5. Australia has a perennial skills crisis (even in times of unemployment), seems always to be surprised by it, and presumably hopes that immigration will come to the rescue, as long as people arrive politely by plane. But :
• fundamentally, however good our institutions and teachers, our education system isn’t designed to maximise everyone’s talents and so it fails to enthuse all students (with an increasing problem in relation to Anglo-background males);
• unless we transform our approach to education, our population size might always be too small to deliver our desired standard of living.
6. Conceptual distinctions around which our education system has been structured for generations are outmoded, and in practice are violated for reasons explained more by social class than intellectual rigor:
• vocational institutions now offer generalist programs;
• higher education institutions now offer very narrow ones and are shifting to work-integrated learning, skills training and so on;
• numerous subjects now offered in universities, such as languages, performing arts and music could validly be described as “vocational”. And what about medicine?

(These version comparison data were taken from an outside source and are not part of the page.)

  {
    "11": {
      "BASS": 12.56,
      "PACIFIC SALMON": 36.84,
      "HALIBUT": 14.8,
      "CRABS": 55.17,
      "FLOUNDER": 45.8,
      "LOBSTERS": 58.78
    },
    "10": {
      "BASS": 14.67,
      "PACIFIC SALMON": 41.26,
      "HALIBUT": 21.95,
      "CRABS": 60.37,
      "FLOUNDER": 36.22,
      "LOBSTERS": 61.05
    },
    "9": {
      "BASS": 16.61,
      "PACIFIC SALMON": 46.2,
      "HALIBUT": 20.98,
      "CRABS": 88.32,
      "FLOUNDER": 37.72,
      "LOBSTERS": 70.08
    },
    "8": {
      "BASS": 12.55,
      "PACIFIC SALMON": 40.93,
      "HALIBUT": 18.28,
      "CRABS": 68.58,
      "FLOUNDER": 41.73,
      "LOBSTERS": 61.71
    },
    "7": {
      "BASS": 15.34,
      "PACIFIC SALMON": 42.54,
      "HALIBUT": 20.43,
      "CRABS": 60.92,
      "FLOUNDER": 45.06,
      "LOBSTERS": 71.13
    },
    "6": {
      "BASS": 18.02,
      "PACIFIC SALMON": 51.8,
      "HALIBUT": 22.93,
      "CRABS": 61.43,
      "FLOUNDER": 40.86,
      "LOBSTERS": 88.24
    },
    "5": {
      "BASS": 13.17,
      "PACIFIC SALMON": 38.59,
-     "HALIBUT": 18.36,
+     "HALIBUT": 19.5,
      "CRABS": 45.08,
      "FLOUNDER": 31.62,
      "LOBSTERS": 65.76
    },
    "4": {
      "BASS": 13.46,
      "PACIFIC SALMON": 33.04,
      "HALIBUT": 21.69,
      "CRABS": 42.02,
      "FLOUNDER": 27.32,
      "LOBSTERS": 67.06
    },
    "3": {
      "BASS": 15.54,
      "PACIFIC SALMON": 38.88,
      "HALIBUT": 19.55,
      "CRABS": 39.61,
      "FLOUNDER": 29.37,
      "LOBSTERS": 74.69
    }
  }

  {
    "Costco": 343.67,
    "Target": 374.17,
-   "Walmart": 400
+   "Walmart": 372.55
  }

All these labels such as academic, vocational, practical, higher and training have become problematic differentiators. All our comfortable distinctions are collapsing.
7. Institutional boundaries do matter, however: a strong sense of institutional mission is a powerful driver of success.

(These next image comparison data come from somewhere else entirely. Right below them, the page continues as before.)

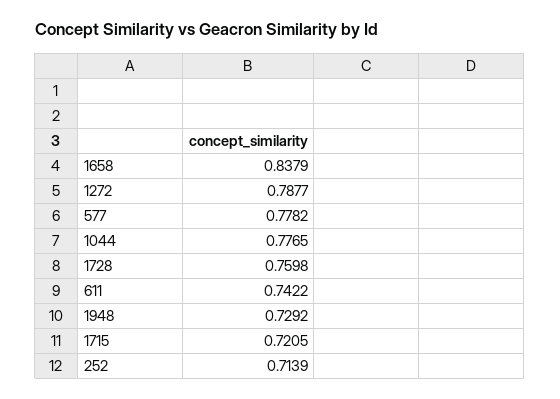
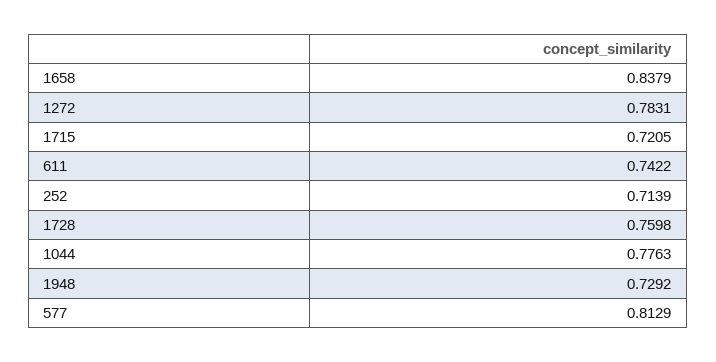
  {
    "1658": 0.8379,
-   "1272": 0.7877,
+   "1272": 0.7831,
-   "577": 0.7782,
+   "577": 0.8129,
-   "1044": 0.7765,
+   "1044": 0.7763,
    "1728": 0.7598,
    "611": 0.7422,
    "1948": 0.7292,
    "1715": 0.7205,
    "252": 0.7139
  }

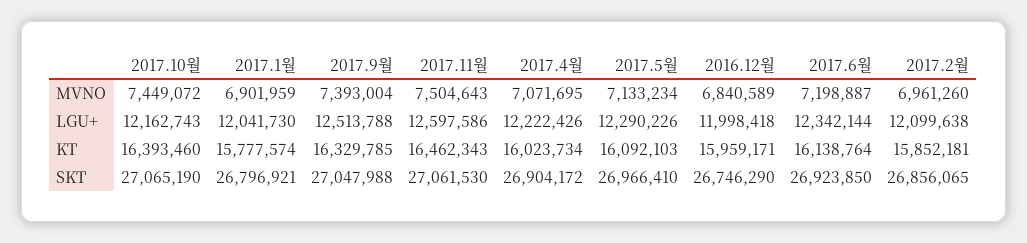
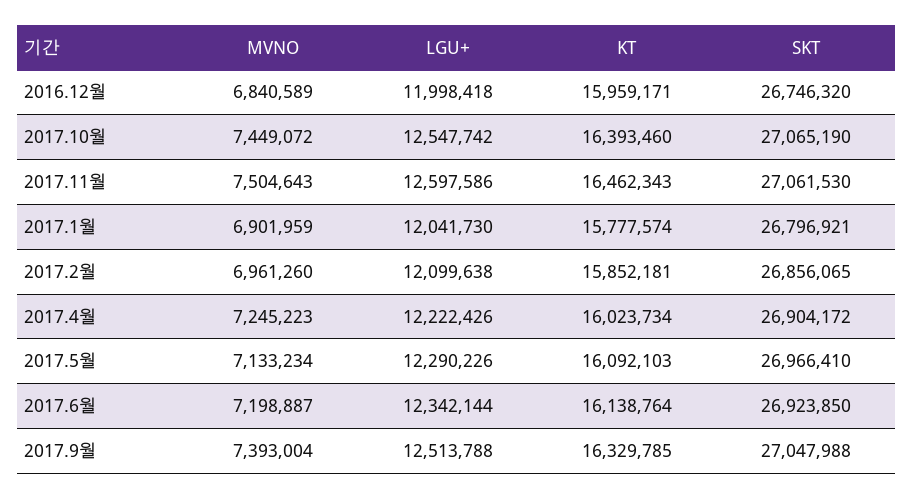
  {
    "2017.10월": {
      "MVNO": 7449072,
-     "LGU+": 12162743,
+     "LGU+": 12547742,
      "KT": 16393460,
      "SKT": 27065190
    },
    "2017.1월": {
      "MVNO": 6901959,
      "LGU+": 12041730,
      "KT": 15777574,
      "SKT": 26796921
    },
    "2017.9월": {
      "MVNO": 7393004,
      "LGU+": 12513788,
      "KT": 16329785,
      "SKT": 27047988
    },
    "2017.11월": {
      "MVNO": 7504643,
      "LGU+": 12597586,
      "KT": 16462343,
      "SKT": 27061530
    },
    "2017.4월": {
-     "MVNO": 7071695,
+     "MVNO": 7245223,
      "LGU+": 12222426,
      "KT": 16023734,
      "SKT": 26904172
    },
    "2017.5월": {
      "MVNO": 7133234,
      "LGU+": 12290226,
      "KT": 16092103,
      "SKT": 26966410
    },
    "2016.12월": {
      "MVNO": 6840589,
      "LGU+": 11998418,
      "KT": 15959171,
-     "SKT": 26746290
+     "SKT": 26746320
    },
    "2017.6월": {
      "MVNO": 7198887,
      "LGU+": 12342144,
      "KT": 16138764,
      "SKT": 26923850
    },
    "2017.2월": {
      "MVNO": 6961260,
      "LGU+": 12099638,
      "KT": 15852181,
      "SKT": 26856065
    }
  }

• Being the best at what you set out to do is a fine goal;
• There is no point in setting out to do anything, or staying in it, unless you can credibly strive to be good at it;
• The omniversity isn’t about dabbling in a bit of everything.
8. The notion of research-led education in universities, and the systems and arrangements built around it, is too expensive and inconvenient to apply across the board on the scale of system that a developed country like Australia is considering. Something will have to give.
THE UC GROUP
Imperfectly, no doubt, and with much more to be worked out and failures to confront, these experiences, ideas and propositions have led to the UC omniversity idea; an idea about education for life, where different members of the UC Group provide distinct forms of education, connected by a common series of values. If we get this right, students can be exposed to numerous styles of education. Teachers, too, can see the innovations of teachers in other institutions whom they might never otherwise even meet.
And one of the reasons this is so exciting is that each member of the group provides scale to all the others. UC can confer on UC Senior Secondary College discipline strengths that no school on its own could ever acquire: after all, hundreds of millions of dollars have gone into us over four decades. UC Poly will experiment with new learning technologies, to benefit the whole Group. UC Schools can work with our Education Faculty so that our trainee teachers have the most practical experience of any in the country. And so on.
In part it’s the university trying to future proof itself against the distance education tsunami which is threatening to sweep away a great many educational edifices.
But in terms of the ludicrous and harmful nature of our current education system and the need to replace it with something much better I think he’s spot on.
As with all things the devil lies in the detail, and good ideas are worthless if they’re not executed well.